Anyone who has published content on the internet knows how important copyright is to protecting your work. But to many small-scale content creators, royalties and the costs of licensing professionally-produced music present a significant barrier to entry, and existing royalty-free music may not suit their needs. This in mind, our team of programmusicians attempted to create a means to compose music procedurally. Mechanical Mozart is the result.
What it does
Mechanical Mozart includes an algorithm to create chord progressions of a given length, along with melodies which accompany them along the lines of functional harmony. Users can generate and save music audio without musical expertise or export MIDI files to use the compositions with their DAW and VSTs of choice should more control be desired.
How we built it
Using our knowledge of music theory, we wrote an algorithm which takes the previous chord and describes the possible next chord options. To improve the diversity in progressions generated, we associate the probability of given chord appearing with a “need” value for that chord. As a chord is used, its “need” decreases, making it less likely to be chosen. Over time, this value naturally replenishes. Next, we tag on appropriate cadences to end our piece nicely. From these chords, we generate a melody. This part of the composition relies on an algorithm designed to find a note in the current chord that is closest to the last note in the previous chord. We then randomly select three other notes from the current chord to complete the measure. Finally, instruments are assigned randomly to the melody and chords. To add to the instruments included in the jMusic library, we also hacked an additive synthesizer, allowing new synth sounds to be generated using randomized overtones and effects, but as the bulk of our time was dedicated to core functionalities, in the end this instrument was not included in Mechanical Mozart.
Challenges we ran into
GitHub broke Java. We don’t why, but after pushing to the Git repository, we were unable to execute our code. After two hours of fumbling, we decided to abandon GitHub and use a single computer, with others contributing small code segments via Google Docs. The greatest challenge, however, was developing the recursive algorithm which was intended to ensure that our progressions always return to the tonic chord. Ultimately, due to time constraints, we were unable to fully integrate this into our product.

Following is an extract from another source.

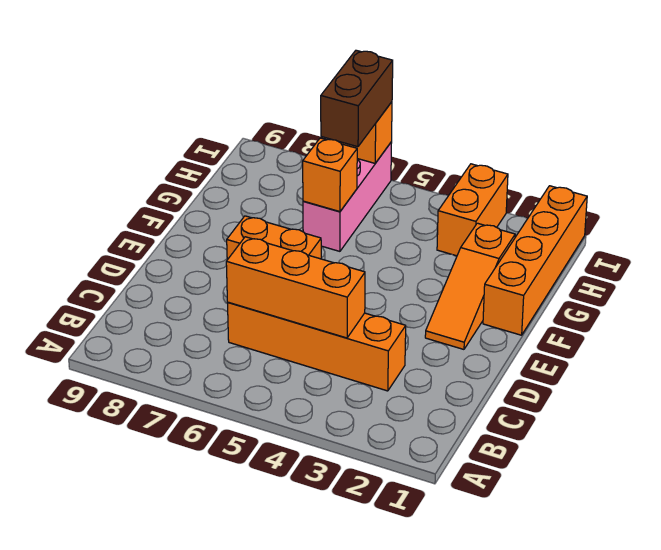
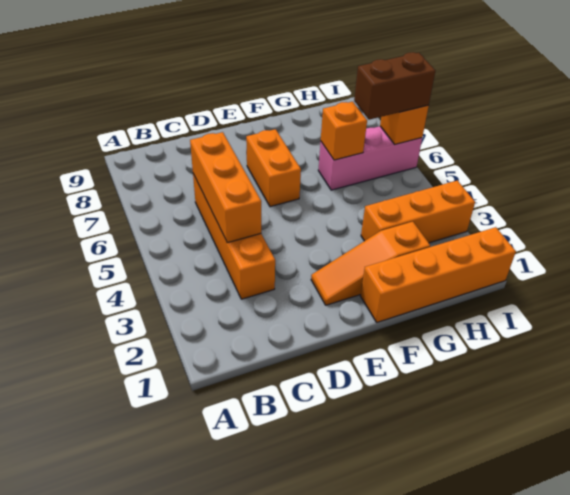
orange 1x2 brick [437,164,508,256] -> orange 1x3 brick [361,180,475,243]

Accomplishments that we're proud of
The compositions of Mechanical Mozart sound nice, and in some cases were actually reminiscent of the human Mozart’s work. After a rather entertaining period where it produced music suitable for horror film or game scores, this was a pleasing result. Generally, we were proud that, in the limited timeframe, we managed to assemble something which works essentially as we intended, with clear avenues for expansion and improvement.
What we learned
The most important lesson we learned from this project was that serendipitous mistakes can contribute equally to success as careful planning. For example, we discovered by accident, after clicking “run” twice, that the resulting music, though unmastered, demonstrates great potential and interest. We also learned much about managing sound files and sound synthesis within Java.
What's next for Mechanical Mozart
In Mechanical Mozart’s future we look forward to seeing improvements to the randomization process. Rather than using completely random numbers, analysis of fractals and chaotic systems can be used to produce more stable patterns. In addition, development of new algorithms based on different parameters could add a extra layer of customization to the user’s royalty free grand spree. This would all come under a clean and colorful GUI. Perhaps this technique of music generation could be adapted to fit longer, structured compositions, and grow to include modulation and variations upon a theme. To make the music directly generated by Mechanical Mozart more usable, we would attempt to add automated mastering functionality, similar to the cloud-based service LANDR. We believe that a descendant of Mechanical Mozart could be the next big thing in “stock” sound libraries across all platforms.